Going into the office was a social experience -- "Sally's" birthday party, team lunches, listening to "Mr. Important Executive" talk about why NoSQL Blockchain AI in Containers with an Agile Methodology would save the universe, two hour talk with way too much PowerPoint (which, of course, Mr. Important Executive could not figure out how to work) because I didn't want Mr. Important Executive to think I wasn't interested. There's also mandatory meetings and scrums and stand-ups, and somehow, I got on like four teams worth of them. Then, of course, you have to go to Happy Hour with said executive's little cronies after all that excitement about virtualized hybrid cloud microservice architecture.
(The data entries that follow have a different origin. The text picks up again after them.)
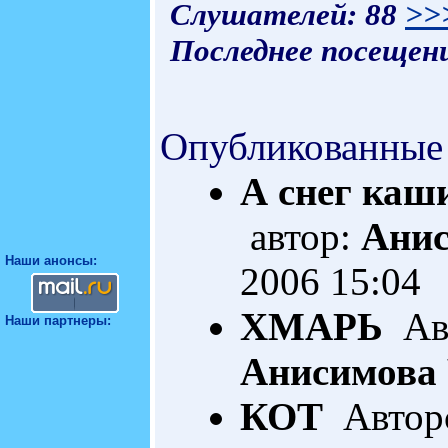
Слушателей: 88
>>
Последнее посещени
Опубликованные
А снег каши
автор:
Ани
Наши анонсы:
2006 15:04
ХМАРЬ
Авт
Наши партнеры:
Анисимова
КОТ
Авторс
Most days in the office, I'd get maybe, if I'm generous, an hour of actual work completed.
Then, we switched to a "Hot-desk" open plan environment where you don't have your own space. So now I spent that hour I was actually productive a day looking for a free desk, setting my laptop up, figuring out where to go to the bathroom, getting a locker like I was in high school, etc. instead of actually getting anything done.
I might be an outlier. Maybe most folks can code or spin up a bunch of VMs or analyze a bunch of performance metrics while eating cake at "Sally's" birthday party. My best ever manager did once tell me, "Dennis, you're unmanageable. I just point you at stuff and say go." I can accept that.
Then I get to go home, eat a bite, and start my work day with my teams in China and India, and then I'd get some actual work done. If I had a family, children, other responsibilities, that wouldn't be happening.
Super super glad I'm no longer doing that type of work. Now I freelance consult. I make less money, less reliably, but I get more done and spend less time on the garbage bits. Funny how they start to value your efforts more when they're paying you by the billable hour. . . "Sally's" birthday party would have cost a hundred dollars for me to attend.